1. An acrylic resin composition comprising the following acrylic resins (1) and (2): Acrylic resin (1): an acrylic resin containing a structural unit derived from a monomer (a) (structural unit (a)), a structural unit derived from a monomer (b) (structural unit (b)) and a A structural unit derived from the body (c) (structural unit (c)), and the content of the structural unit (c) is 0.05-5 parts by weight, based on 100 parts by weight of the acrylic resin (1); Acrylic resin (2): a linear acrylic resin containing structural unit (a) as a main component; (a): (meth)acrylate of general formula (A)

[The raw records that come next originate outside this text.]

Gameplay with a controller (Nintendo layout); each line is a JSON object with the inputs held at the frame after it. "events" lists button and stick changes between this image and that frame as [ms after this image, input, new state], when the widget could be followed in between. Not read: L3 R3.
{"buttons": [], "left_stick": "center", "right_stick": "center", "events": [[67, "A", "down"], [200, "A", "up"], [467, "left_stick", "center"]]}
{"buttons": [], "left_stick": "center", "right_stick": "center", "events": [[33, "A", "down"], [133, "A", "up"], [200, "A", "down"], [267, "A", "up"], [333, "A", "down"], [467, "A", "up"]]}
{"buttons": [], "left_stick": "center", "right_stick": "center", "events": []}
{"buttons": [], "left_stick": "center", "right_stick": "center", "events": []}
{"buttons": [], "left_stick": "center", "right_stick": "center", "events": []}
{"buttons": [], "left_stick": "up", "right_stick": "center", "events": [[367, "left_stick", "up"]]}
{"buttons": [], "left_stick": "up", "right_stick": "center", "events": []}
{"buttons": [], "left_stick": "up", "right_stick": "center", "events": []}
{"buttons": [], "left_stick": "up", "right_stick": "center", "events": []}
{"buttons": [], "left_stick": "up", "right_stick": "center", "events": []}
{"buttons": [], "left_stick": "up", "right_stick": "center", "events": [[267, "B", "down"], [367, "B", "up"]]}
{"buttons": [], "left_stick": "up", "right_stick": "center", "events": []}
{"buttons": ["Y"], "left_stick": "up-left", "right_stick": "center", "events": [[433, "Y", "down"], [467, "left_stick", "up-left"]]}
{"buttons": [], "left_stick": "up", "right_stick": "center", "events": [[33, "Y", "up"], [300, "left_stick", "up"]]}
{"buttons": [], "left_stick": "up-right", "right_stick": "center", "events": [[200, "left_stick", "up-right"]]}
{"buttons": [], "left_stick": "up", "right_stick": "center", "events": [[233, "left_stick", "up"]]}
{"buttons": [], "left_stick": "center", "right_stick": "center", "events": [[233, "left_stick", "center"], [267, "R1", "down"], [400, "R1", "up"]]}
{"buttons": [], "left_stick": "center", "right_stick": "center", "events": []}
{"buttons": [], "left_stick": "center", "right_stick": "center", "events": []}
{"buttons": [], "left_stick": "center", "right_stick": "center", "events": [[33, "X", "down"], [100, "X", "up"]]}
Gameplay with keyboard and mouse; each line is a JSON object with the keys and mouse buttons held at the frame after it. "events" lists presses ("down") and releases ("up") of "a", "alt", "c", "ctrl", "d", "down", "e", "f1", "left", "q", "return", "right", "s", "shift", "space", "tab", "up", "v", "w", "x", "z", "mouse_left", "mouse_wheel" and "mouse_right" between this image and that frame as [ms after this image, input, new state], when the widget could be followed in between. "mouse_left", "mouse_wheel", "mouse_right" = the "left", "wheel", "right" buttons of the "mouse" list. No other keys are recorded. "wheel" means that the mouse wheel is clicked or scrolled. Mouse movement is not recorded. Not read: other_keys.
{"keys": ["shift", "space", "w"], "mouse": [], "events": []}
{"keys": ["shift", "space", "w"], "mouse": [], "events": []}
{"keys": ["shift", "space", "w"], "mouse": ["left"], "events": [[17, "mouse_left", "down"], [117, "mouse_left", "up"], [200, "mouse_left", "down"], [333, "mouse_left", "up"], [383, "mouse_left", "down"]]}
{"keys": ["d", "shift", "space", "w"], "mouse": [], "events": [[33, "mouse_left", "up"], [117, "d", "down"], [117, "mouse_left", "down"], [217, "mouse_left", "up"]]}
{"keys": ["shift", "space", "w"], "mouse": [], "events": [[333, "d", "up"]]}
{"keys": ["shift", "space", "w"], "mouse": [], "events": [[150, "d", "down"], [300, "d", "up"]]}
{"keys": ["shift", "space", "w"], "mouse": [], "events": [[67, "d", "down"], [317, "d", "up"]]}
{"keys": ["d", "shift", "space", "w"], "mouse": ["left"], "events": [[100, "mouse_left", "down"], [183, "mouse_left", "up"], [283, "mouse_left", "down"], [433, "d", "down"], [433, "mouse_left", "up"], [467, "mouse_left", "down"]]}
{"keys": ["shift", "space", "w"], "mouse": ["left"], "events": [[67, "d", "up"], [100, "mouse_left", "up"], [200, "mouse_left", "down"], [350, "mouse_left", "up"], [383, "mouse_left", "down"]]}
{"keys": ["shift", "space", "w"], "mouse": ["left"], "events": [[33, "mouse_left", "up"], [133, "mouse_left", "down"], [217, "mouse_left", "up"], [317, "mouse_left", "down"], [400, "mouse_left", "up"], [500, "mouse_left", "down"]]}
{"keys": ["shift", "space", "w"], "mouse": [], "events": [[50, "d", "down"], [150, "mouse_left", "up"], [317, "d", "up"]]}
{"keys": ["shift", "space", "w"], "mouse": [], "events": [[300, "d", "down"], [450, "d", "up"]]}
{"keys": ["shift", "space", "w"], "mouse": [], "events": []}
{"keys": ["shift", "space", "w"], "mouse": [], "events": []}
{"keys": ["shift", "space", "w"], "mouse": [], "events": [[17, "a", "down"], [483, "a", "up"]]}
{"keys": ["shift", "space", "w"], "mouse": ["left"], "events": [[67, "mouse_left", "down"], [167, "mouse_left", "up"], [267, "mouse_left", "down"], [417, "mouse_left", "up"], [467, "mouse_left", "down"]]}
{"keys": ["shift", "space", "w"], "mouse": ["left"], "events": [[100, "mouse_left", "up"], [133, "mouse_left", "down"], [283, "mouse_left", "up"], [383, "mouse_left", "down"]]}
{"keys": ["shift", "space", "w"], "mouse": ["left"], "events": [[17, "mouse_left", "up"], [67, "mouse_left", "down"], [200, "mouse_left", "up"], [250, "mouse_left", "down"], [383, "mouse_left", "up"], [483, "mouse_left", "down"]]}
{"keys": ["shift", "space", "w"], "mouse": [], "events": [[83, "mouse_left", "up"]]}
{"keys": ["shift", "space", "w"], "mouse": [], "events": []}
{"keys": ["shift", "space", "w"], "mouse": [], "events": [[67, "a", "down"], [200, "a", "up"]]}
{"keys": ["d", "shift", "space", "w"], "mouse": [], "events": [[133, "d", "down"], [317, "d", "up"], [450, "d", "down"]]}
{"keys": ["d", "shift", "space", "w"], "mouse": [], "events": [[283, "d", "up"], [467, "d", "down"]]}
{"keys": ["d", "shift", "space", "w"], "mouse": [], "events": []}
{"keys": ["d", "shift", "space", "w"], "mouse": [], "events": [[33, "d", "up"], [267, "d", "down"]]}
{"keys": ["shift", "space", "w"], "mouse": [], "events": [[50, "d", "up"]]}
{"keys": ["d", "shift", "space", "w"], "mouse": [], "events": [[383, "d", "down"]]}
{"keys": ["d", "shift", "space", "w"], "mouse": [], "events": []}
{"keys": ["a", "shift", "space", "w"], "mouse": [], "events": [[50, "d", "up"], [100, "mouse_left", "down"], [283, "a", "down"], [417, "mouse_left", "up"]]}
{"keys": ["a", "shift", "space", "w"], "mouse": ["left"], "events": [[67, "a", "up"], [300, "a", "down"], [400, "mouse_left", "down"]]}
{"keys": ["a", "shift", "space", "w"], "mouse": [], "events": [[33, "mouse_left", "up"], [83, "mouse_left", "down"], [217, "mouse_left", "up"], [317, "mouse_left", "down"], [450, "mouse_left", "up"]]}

Wherein R ₁ represents a hydrogen atom or a methyl group, R ₂ represents an alkyl group of 1 to 14 carbon atoms or an aralkyl group of 1 to 14 carbon atoms, and the hydrogen in the alkyl group R ₂ atom or the hydrogen atom in the aralkyl group _R can be replaced by an alkoxy group of 1 to 10 carbon atoms, (b): monomers containing an ethylenic double bond and at least one 5- or more-membered heterocyclic group in the molecule, (c): A monomer containing at least two ethylenic double bonds in the molecule. 2. The composition according to claim 1, wherein the acrylic resin (2) is an acrylic resin substantially free of the structural unit (c). 3. The composition according to claim 1, wherein the content of the structural unit (a) in the acrylic resin (1) is 15-99.85 parts by weight, based on 100 parts by weight of the acrylic resin (1). 4. The composition according to claim 1, wherein the content of the structural unit (b) in the acrylic resin (1) is 0.1-30 parts by weight, based on 100 parts by weight of the acrylic resin (1). 5. The composition according to claim 1, wherein the monomer (b) is at least one selected from the group consisting of N-vinylpyrrolidone, vinylcaprolactam and acryloylmorpholine. 6. The composition according to claim 1, wherein the acrylic resin (1) is an acrylic resin additionally comprising structural units derived from monomer (d): (d): A monomer that is different from (a) to (c) and contains one ethylenic double bond and at least one alicyclic structure in the molecule. 7. The composition according to claim 1, wherein the acrylic resin (1) and/or (2) further comprises structural units derived from monomer (e): (e): A monomer that is different from (a) to (d) and contains a molecule selected from carboxyl groups, hydroxyl groups, amide groups, amino groups, epoxy groups, and oxetane group, aldehyde group and isocyanate group, at least one polar functional group, and an ethylenic double bond. 8. The composition according to claim 1, wherein the monomer (c) is a monomer containing at least two (meth)acryloyl groups of the general formula (B) in the molecule:

Wherein, _R represents a hydrogen atom or a methyl group. 9. The composition according to claim 1, wherein the content of the acrylic resin (1) is 5-50 parts by weight, based on 100 parts by weight of the total amount of the acrylic resin (1) and the acrylic resin (2). 10. An adhesive comprising the composition of claim 1 and a crosslinking agent and/or a silane-based compound. 11. An optical laminated film having an adhesive layer consisting of the adhesive of claim 10 laminated on both sides or one side of the optical film. 12. The optical laminated film according to claim 11, wherein the optical film is a polarizing film and/or a phase retardation film. 13. The optical laminated film according to claim 11, wherein the optical film further has an acetylcellulose-based film as a protective film. 14. The optical laminated film according to claim 11, wherein a release film is further laminated on the adhesive layer of the optical laminated film. 15. An optical laminate obtained by laminating a glass substrate material to the adhesive layer of the optical laminate film of claim 11. 16. An optical laminated material produced by peeling off a release film from the optical laminated film of claim 14, followed by laminating a glass substrate material on the adhesive layer of the optical laminated film. 17. An optical laminate produced by detaching the optical laminate film from the optical laminate material of claim 15 and subsequently re-laminating the optical laminate film to the obtained glass substrate material.